*EXERCISE REQUIREMENTS:*
Once you have counted the lines below that contain "della", give that number and nothing else.
○ ○ ○ ○ ○ ○ ○
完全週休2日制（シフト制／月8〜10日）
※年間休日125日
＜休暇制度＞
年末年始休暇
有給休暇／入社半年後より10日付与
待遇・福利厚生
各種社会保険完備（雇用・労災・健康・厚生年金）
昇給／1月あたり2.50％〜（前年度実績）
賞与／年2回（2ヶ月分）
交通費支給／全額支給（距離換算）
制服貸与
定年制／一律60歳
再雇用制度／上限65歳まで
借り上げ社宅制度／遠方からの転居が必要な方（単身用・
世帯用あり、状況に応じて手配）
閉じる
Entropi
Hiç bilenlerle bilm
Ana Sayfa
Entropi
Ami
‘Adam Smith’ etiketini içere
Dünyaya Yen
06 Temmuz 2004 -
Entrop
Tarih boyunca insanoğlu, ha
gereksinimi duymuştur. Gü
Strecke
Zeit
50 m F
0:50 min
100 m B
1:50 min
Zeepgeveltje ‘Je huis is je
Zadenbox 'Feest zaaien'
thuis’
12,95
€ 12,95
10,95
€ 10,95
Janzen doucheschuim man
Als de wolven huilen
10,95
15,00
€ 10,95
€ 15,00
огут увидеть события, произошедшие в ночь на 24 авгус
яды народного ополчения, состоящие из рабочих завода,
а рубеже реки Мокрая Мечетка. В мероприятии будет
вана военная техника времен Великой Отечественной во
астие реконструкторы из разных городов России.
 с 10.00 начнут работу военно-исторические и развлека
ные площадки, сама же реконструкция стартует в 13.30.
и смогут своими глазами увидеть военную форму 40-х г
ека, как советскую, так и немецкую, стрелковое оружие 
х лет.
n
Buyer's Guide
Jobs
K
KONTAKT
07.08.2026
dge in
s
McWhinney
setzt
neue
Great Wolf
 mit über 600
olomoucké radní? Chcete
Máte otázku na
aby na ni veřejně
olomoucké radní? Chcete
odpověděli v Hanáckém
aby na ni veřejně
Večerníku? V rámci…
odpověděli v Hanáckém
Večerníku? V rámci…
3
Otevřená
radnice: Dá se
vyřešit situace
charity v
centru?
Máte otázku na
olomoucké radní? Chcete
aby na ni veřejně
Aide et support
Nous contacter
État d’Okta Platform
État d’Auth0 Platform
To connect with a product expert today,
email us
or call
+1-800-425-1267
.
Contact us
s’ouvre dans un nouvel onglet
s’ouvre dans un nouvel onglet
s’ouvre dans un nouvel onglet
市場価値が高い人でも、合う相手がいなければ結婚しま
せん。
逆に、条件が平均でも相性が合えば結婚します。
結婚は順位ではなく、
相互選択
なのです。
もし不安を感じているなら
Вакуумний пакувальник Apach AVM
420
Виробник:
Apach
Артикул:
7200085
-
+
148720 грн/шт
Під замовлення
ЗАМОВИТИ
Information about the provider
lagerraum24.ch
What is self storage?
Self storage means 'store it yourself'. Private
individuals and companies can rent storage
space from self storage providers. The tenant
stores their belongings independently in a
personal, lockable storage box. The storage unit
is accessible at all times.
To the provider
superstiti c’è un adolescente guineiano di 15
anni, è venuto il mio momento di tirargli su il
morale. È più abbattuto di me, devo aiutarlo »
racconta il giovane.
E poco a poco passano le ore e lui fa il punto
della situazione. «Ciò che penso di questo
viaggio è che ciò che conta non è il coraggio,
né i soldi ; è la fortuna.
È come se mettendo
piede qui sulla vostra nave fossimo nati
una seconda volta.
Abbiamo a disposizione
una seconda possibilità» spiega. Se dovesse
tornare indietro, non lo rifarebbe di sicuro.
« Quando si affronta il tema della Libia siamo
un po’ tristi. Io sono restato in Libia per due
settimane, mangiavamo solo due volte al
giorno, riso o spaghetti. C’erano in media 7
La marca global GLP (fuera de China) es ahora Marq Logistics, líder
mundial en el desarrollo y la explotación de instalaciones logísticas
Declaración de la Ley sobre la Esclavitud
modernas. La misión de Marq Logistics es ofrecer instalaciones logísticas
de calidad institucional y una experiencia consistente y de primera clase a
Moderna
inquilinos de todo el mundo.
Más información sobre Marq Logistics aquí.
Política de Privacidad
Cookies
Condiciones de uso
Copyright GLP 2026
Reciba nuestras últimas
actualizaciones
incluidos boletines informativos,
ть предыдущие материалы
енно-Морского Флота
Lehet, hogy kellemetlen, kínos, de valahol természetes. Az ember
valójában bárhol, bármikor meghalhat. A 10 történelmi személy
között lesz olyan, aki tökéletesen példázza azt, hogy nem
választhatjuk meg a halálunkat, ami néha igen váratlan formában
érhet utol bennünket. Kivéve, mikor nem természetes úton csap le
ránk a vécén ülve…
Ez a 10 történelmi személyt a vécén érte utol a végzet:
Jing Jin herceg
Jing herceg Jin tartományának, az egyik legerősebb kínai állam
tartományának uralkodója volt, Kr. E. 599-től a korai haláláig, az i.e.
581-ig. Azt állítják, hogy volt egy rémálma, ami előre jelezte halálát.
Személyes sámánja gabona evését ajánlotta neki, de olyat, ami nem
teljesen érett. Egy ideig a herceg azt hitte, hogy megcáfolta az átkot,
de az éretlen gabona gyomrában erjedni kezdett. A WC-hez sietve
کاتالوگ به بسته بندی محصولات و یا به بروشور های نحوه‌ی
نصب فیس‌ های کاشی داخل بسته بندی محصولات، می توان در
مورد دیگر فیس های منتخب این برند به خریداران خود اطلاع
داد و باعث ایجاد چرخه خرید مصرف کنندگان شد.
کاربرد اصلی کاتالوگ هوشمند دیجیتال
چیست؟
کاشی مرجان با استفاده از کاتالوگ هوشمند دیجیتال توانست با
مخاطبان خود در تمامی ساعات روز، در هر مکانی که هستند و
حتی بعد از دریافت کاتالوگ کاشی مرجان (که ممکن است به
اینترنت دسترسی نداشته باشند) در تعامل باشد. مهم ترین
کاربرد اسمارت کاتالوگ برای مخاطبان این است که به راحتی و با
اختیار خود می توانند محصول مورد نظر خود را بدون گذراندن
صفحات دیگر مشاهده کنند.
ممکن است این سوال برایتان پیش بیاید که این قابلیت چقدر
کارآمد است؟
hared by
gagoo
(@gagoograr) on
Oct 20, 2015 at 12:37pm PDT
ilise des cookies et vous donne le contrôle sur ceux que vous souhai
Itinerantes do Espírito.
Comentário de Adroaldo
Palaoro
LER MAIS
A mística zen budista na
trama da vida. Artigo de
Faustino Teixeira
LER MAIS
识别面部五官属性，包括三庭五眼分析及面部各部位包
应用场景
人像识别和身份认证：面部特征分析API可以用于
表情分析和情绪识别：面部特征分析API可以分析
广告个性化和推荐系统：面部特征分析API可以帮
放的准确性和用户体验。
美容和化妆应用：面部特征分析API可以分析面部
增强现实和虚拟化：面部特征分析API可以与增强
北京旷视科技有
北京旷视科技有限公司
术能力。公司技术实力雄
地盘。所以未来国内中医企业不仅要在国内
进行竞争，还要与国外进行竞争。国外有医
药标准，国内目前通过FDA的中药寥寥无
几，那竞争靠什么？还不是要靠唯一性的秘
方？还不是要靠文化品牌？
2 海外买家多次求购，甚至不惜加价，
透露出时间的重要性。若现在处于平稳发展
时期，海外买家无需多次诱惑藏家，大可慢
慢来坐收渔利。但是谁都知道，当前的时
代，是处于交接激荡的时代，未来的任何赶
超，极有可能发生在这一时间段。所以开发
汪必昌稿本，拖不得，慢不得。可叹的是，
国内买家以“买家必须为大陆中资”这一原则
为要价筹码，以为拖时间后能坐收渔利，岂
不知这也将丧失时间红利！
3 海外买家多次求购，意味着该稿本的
○ ○ ○ ○ ○ ○ ○
*ANSWER:*
2